# lettre W - prononciation



## Mme Machin

Bonjour les Canadiens et les Belges et les autres qui peuvent m'aider!

Andrée Watters, la chanteuse canadienne, comment prononce-t-elle son nom?  Avec le son d'un "v" au début, comme dans le mot "wagon" prononcé à la française?
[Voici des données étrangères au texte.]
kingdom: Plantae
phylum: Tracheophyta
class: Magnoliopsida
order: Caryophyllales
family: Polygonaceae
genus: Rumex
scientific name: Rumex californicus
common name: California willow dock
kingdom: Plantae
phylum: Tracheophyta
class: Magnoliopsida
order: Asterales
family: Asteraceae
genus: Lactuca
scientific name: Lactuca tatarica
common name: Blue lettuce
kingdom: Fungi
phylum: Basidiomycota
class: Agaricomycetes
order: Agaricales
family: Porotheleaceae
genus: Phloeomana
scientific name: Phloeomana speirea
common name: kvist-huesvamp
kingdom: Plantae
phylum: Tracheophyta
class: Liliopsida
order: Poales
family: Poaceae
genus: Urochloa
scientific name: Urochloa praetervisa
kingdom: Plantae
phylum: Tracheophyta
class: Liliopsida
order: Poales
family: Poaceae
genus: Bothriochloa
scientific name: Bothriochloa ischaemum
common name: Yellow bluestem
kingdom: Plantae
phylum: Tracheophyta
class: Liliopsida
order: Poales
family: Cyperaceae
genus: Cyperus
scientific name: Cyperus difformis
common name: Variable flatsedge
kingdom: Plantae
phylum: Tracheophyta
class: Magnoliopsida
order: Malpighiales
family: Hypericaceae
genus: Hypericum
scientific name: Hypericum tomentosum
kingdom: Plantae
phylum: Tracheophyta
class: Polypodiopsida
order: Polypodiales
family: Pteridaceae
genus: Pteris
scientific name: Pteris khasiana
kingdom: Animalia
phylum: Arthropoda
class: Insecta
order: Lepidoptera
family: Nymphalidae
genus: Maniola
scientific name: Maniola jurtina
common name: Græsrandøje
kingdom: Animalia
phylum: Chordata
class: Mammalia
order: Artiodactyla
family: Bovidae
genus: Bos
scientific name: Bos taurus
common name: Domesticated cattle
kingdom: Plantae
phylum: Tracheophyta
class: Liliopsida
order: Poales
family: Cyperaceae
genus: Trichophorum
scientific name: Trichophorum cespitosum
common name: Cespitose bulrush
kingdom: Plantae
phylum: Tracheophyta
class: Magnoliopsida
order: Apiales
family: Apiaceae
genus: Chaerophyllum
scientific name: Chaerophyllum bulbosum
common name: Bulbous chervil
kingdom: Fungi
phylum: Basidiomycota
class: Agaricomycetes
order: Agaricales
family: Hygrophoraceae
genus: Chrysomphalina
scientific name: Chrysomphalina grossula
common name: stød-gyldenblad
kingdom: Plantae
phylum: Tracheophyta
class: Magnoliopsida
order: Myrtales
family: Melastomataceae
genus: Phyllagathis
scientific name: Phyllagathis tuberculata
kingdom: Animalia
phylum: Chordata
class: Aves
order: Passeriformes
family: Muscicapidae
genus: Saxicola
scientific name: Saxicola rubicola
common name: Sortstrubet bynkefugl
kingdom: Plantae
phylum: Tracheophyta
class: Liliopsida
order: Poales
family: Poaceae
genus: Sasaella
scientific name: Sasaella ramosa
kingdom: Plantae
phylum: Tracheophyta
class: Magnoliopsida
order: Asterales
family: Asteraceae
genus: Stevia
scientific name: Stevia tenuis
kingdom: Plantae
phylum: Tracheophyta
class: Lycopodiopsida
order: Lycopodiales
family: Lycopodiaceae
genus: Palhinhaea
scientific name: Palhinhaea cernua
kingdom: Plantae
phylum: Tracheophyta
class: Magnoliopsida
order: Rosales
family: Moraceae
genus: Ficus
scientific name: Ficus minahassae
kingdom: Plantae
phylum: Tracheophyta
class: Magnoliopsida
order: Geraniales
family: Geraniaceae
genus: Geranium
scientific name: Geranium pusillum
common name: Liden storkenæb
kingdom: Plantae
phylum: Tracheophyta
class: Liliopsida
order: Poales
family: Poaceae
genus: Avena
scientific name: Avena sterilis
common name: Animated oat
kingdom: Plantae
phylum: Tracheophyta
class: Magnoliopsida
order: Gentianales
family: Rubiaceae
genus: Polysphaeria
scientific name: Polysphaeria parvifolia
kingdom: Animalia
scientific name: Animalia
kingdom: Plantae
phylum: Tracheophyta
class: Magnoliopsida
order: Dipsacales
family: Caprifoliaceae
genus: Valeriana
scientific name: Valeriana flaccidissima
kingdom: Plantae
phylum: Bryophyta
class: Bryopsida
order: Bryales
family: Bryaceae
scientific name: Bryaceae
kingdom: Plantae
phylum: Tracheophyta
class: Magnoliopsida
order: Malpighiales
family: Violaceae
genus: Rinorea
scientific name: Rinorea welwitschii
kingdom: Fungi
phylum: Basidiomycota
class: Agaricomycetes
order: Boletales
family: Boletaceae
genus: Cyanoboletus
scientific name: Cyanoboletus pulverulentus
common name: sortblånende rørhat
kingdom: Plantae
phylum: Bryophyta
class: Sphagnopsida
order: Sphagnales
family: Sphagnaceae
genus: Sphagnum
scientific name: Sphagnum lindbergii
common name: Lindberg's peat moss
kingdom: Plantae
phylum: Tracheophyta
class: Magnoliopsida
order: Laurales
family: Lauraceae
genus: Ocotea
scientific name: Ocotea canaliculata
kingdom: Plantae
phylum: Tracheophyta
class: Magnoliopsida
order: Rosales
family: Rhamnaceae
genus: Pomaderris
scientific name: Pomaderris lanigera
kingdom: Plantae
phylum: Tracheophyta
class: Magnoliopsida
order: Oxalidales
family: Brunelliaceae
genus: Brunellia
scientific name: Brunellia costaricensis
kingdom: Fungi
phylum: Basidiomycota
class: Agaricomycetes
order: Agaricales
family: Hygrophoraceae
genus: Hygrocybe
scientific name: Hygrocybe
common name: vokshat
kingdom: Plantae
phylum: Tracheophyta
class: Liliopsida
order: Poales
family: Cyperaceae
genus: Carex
Et la région belge qui s'appelle "la Wallonie?"

Merci beaucoup!


----------



## dicomec

Wagon vient de des allemands, donc v.  Mais je suis persuadé que des noms, comme Watters et la Wallonie sont prononcés comme w anglais.


----------



## Mme Machin

Merci, dicomec!  Alors maintenant on attend la confirmation d'un vrai francophone . . .


----------



## BoigOGeni

En Belgique le W se prononce toujours à l'anglaise.


----------



## Forero

Mois je croix que la Wallonie se prononce avec "v", mais "Watters" je ne la connais pas.


----------



## BoigOGeni

Désolée, mais Wallonie se prononce Ouallonie.


----------



## Charlevoix

À propos de cette dénommée Watters.
Je ne connais vraiment pas cette dame. 
Mais on aura tendance à prononcer ce nom propre selon son assonnance d'origine. 
On dira donc ouatters comme dans Watt ou Wallon. 
Et en France, alors ? Ça se dit Vatters ?


----------



## Charlevoix

dicomec said:


> Wagon vient de des allemands, donc v.  Mais je suis persuadé que des noms, comme Watters et la Wallonie sont prononcés comme w anglais.



Intéressant ! au Québec francophone, on dira Wagon (ouagon).
****
Fil divisé. La nouvelle discussion se trouve ici
Martine (Mod...)
Tentez votre chance. Vous ne perdez rien pour attendre.


----------



## Forero

"Wagon" est anglais; "Wagen" est allemand.


----------



## dicomec

Salut Charlevoix,
Vous avez raison. Je pense un peu à Whopper, mais...enfin, je n'en sais trop.


----------



## Mme Machin

****
Fil divisé. La nouvelle discussion se trouve ici
Martine (Mod...)

Forero, pourquoi est-ce que vous nous dites que "Wagon" est anglais alors que "Wagen" est allemand?  On parle du W qui est prononcé à l'allemande pour le mot "wagon" en français . . .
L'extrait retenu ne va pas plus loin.